There are some other physical problems that can cause behavior problems:
- A loss of vision (especially a sudden loss) can cause either fearful or aggressive behavior.
- A hearing loss can cause startle reflexes, sometimes aggressively.
- Arthritis can cause pain, leading to frustration and aggression.
- A brain tumor or other problems in the brain can lead to severe behavioral changes.
- A bladder or urinary tract infection can lead to a loss of housetraining skills.
When behavioral changes occur, especially when they happen without any obvious cause, dog owners should consult with their veterinarian first, before talking to their dog trainer or behaviorist. When talking to the vet, be very specific about the dog’s behavior.

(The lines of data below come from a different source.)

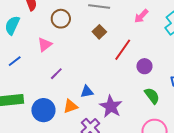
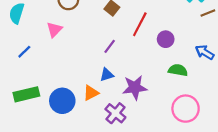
purple line: (56, 74) -> (110, 46), moved
green semicircle: (152, 96) -> (178, 70), turned -36
purple star: (111, 107) -> (135, 88), turned -30

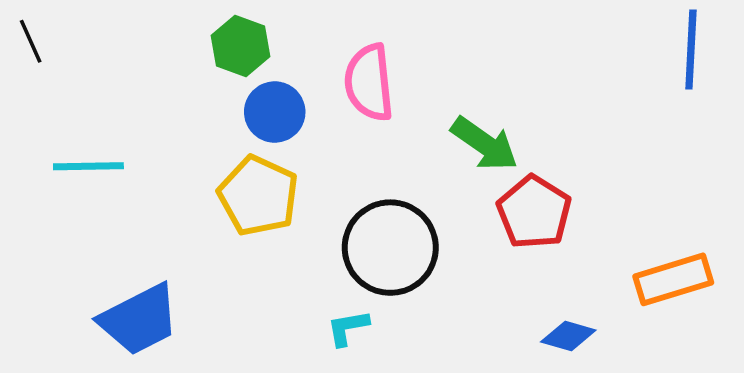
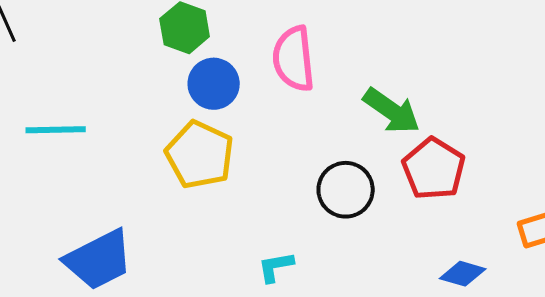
black circle: (390, 248) -> (346, 190), moved, size x0.7

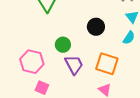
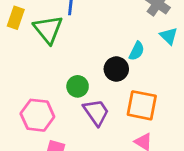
black circle: (96, 27) -> (116, 69), moved
cyan semicircle: (129, 38) -> (137, 51), moved

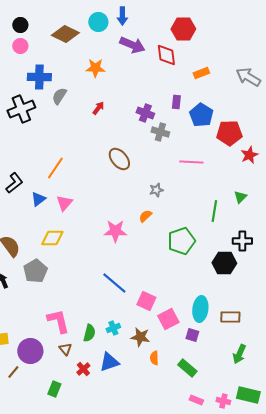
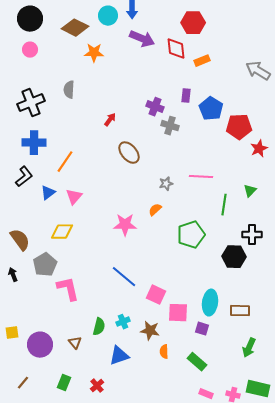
black circle: (20, 25) -> (30, 19), size x1.6
pink circle: (20, 46) -> (30, 50), moved
orange star: (95, 68) -> (94, 53), moved
orange rectangle: (201, 73) -> (202, 61), moved
blue cross: (39, 77) -> (34, 143), moved
gray semicircle: (59, 96) -> (69, 90), turned -30
red arrow: (98, 108) -> (110, 120), moved
pink line: (191, 162) -> (201, 177), moved
pink square: (168, 319) -> (178, 313), turned 30
pink L-shape: (58, 321) -> (68, 289), moved
red cross: (83, 369) -> (97, 386), moved
brown line: (13, 372) -> (23, 383), moved

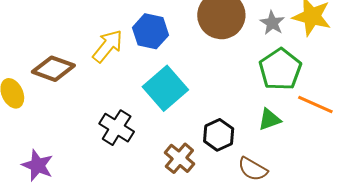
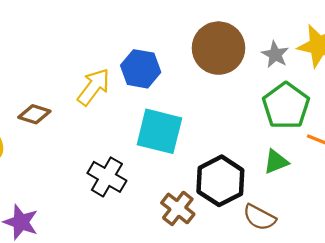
brown diamond: (53, 69) -> (34, 114), size x0.7
cyan square: (165, 88) -> (159, 131), turned -33
black hexagon: (219, 135) -> (220, 181), size x1.4

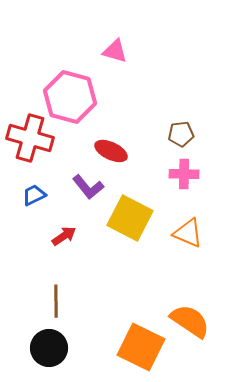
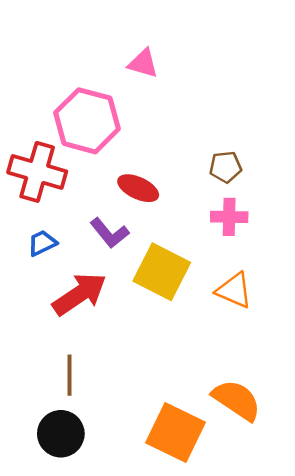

Mention anything you see, no matter how tiny it seems. Sometimes all those little things you noticed, when put together, make a much clearer picture of what is going on with the dog. Once the health problem is identified, the veterinarian can provide guidance as to what happens next. Depending upon the problem, your vet may recommend medical treatment only; or may recommend medical treatment first, followed by assistance from your trainer or behaviorist. You may want to put your veterinarian and trainer or behaviorist in touch with one another to discuss the dog, so that they can both agree on what should be done.